= ABOUT THIS TASK =
In the listing below, find the line holding "align-items:center; gap:16px; padding-left:4px;" and the line holding "height:13px; display:flex; margin-right:13px;". Write out those two lines and all lines between, exactly, and nothing more.

══════════════════════════════

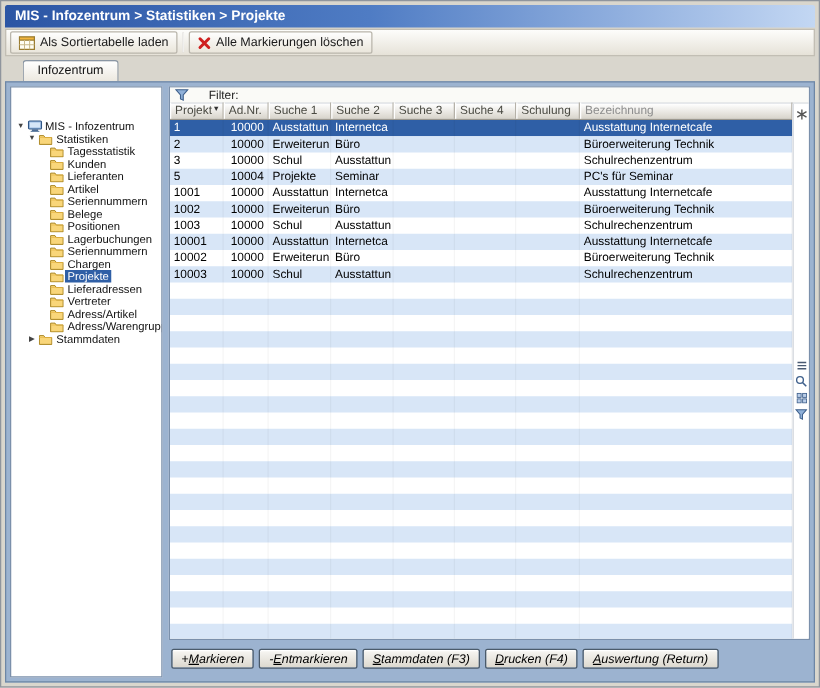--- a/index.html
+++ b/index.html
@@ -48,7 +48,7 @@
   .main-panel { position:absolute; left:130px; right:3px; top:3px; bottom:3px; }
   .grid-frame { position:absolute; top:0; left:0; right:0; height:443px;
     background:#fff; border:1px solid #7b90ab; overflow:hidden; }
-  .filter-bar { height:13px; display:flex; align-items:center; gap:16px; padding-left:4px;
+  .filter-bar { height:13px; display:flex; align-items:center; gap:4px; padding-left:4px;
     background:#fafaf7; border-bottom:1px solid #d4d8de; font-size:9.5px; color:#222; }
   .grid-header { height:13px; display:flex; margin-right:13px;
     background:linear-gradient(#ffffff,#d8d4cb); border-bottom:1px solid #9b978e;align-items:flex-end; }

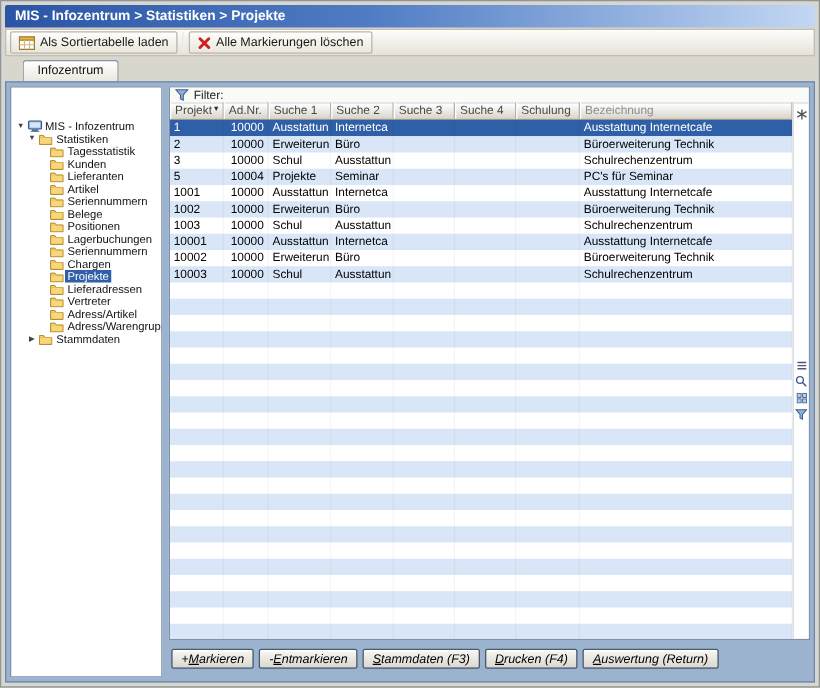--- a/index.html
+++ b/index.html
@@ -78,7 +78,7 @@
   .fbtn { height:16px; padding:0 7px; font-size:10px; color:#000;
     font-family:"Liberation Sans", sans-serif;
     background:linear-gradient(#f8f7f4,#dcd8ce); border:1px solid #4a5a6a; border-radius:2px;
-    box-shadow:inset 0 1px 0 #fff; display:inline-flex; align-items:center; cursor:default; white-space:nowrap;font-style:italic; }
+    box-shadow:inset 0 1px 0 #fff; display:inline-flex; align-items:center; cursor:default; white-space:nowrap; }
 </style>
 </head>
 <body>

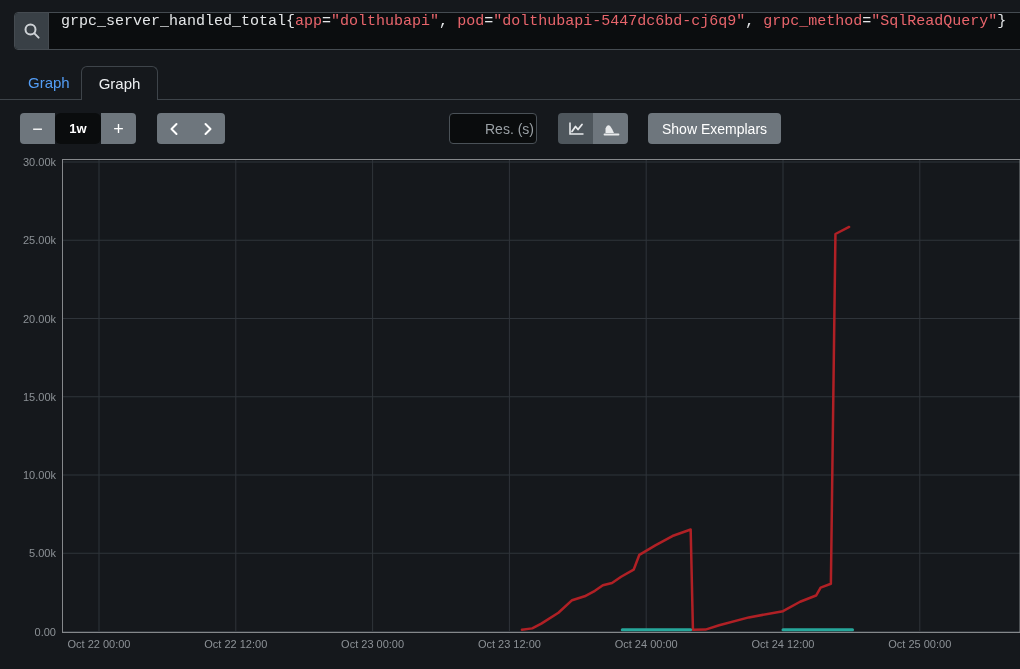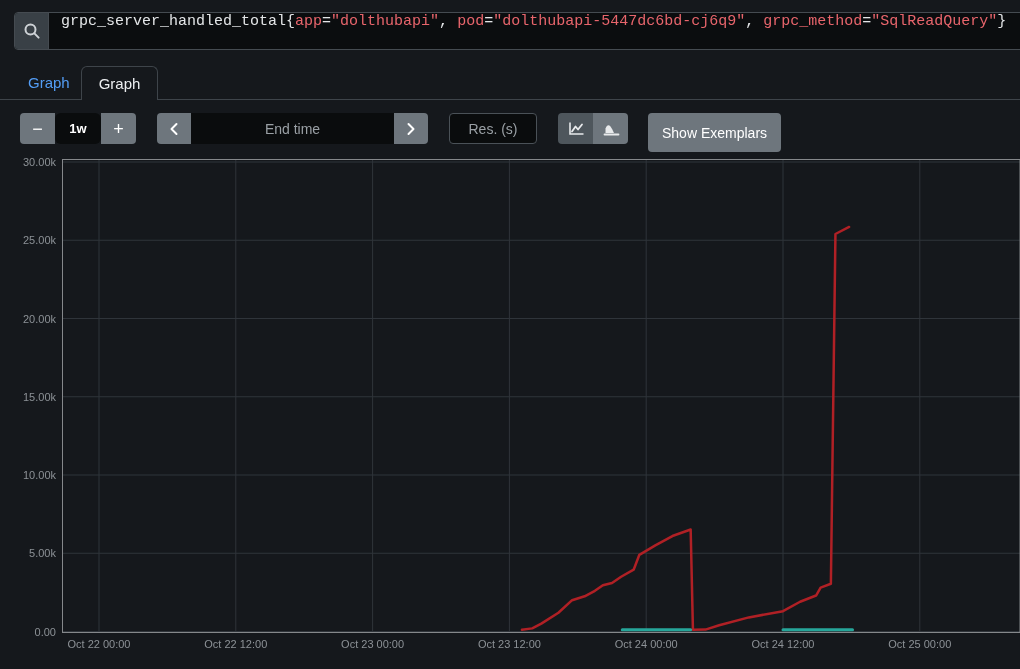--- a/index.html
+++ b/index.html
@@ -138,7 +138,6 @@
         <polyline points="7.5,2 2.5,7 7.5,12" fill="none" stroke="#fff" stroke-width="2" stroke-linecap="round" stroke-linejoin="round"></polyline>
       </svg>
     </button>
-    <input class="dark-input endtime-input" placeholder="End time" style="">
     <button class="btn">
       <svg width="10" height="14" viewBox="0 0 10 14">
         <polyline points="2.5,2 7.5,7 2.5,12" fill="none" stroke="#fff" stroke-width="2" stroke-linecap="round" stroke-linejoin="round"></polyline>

══════════════════════════════

= SOLUTION FOR THIS TASK =
-  .filter-bar { height:13px; display:flex; align-items:center; gap:16px; padding-left:4px;
+  .filter-bar { height:13px; display:flex; align-items:center; gap:4px; padding-left:4px;
     background:#fafaf7; border-bottom:1px solid #d4d8de; font-size:9.5px; color:#222; }
   .grid-header { height:13px; display:flex; margin-right:13px;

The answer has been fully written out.